Thursday, 8 October 2009

OBJECTIONS GROW TO KING’S AIRPORT

I’m pleased to see I’m not the only one who doubts the sense in building the Sikhuphe international airport.

I’ve written before how this folly of King Mswati III was unnecessary and how no objective assessment of the airport needs of Swaziland was undertaken before building went ahead.

I called it a vanity project of King Mswati, who is sub-Saharan Africa’s last absolute monarch.

Swaziland MPs haven’t been as critical as me but they have expressed doubts that Sikhuphe will bring in any money for the kingdom.

MPs put Director of Civil Aviation Douglas Litchfield on the spot at a meeting last month (September 2009).

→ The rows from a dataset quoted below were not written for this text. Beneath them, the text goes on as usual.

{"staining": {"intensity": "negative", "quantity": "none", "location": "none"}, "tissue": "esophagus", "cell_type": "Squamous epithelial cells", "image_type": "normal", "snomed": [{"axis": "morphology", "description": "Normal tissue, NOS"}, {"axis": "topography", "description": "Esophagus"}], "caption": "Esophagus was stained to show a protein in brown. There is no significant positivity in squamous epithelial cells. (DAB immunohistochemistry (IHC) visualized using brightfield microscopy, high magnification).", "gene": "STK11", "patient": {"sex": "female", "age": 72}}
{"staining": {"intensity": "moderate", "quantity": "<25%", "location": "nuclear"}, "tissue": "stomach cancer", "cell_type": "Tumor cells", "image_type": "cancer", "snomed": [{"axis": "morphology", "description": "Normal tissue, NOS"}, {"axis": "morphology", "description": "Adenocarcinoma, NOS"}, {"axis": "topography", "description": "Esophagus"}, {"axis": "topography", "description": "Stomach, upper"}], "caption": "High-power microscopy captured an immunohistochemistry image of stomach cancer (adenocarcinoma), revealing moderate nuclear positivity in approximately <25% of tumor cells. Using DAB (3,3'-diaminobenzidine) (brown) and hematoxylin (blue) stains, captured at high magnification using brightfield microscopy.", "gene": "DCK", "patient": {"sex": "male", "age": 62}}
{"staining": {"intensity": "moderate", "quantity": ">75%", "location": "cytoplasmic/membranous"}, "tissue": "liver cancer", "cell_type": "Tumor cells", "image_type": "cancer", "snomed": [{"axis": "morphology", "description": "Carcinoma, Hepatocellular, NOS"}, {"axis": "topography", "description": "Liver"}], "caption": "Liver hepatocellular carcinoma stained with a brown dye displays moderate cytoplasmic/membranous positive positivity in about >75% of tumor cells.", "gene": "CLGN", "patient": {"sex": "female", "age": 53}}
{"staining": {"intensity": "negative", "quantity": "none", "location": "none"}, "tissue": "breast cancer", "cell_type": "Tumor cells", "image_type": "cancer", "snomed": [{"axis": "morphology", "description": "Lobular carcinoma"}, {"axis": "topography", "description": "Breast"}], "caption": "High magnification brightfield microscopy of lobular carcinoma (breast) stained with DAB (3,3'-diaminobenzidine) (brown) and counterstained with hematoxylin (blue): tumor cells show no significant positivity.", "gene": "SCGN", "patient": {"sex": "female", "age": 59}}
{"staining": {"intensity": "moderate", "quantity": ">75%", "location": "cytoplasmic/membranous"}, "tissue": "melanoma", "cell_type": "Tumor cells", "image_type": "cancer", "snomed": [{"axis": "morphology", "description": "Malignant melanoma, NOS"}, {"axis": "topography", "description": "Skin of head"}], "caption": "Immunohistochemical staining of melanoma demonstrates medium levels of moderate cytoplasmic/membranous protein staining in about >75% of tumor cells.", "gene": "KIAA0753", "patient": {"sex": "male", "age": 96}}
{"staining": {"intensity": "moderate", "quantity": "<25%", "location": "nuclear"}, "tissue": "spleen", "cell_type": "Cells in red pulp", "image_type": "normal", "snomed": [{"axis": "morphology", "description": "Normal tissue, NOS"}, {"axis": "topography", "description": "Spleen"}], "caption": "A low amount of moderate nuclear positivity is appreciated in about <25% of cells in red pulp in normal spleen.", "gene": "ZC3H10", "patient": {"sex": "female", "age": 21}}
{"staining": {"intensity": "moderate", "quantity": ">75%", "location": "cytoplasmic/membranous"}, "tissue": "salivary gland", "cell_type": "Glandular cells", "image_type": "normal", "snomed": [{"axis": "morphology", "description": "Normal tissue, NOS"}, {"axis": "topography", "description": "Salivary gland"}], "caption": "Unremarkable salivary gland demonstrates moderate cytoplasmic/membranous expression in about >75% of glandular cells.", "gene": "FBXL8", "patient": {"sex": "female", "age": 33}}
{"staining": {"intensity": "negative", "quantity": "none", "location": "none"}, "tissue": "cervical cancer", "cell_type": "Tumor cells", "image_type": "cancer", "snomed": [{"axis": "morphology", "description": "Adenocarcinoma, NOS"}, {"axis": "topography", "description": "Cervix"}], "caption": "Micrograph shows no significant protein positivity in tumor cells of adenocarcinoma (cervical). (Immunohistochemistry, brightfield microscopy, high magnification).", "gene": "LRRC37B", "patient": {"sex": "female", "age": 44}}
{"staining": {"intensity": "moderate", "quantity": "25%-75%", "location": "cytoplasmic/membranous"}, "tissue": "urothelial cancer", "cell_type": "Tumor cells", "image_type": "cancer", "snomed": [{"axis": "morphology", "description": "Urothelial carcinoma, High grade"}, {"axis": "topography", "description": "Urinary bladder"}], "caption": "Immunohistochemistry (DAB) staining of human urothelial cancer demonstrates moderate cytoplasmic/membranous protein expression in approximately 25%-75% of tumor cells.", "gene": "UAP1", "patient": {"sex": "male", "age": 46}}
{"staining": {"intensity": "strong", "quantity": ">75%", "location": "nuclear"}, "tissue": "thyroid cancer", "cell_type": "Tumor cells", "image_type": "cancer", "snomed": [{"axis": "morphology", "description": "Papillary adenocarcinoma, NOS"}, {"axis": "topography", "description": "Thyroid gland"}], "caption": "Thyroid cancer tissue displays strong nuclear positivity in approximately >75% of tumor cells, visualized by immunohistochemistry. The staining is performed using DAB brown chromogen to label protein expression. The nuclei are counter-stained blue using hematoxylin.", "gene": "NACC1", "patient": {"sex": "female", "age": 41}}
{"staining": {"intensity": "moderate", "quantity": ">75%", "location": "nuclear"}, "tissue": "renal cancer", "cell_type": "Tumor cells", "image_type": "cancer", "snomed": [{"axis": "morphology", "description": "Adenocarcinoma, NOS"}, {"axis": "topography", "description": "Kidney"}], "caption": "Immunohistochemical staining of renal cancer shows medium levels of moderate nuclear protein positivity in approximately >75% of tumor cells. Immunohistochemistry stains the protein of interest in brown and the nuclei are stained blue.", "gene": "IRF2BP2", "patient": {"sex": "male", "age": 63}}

Even the Swazi Observer, the newspaper in effect owned by King Mswati, is beginning to have its doubts. It reported that MP Nicodemus ‘Ace’ Mashwama asked Litchfield to provide the evidence the Swaziland Government had that major airlines would use the airport once it opened.

‘What are the tangible indicators that there is a market for Sikhuphe?’ he asked.

Litchfield said some airlines such as Singapore had told him they might fly into the airport.

I’m not quite sure what this means. Did some airline executive say over a bottle of beer that the airline might be interested, or is there some formal trade agreement somewhere?

It’s difficult to see why airlines would fly into Sikhuphe as there are already plenty of major airports in nearby South Africa for them to use. There’s no evidence that more people would come to Swaziland if the new airport were to open.

Sikhuphe is stuck in the middle of nowhere with (at present) no road access. The present Matsapha airport has good road links to Swaziland’s two main cities, Mbabane and Manzini, but it can’t attract much air traffic.

As I reported in August 2009, Sikhuphe will cost E1.5 billion (200 million US dollars) to complete. That works out at about E1,500 for each man, woman and child in Swaziland. When you consider 70 per cent of Swazis earn less than E8 a day that’s a big sacrifice for King Mswati to ask of his subjects for his own vanity.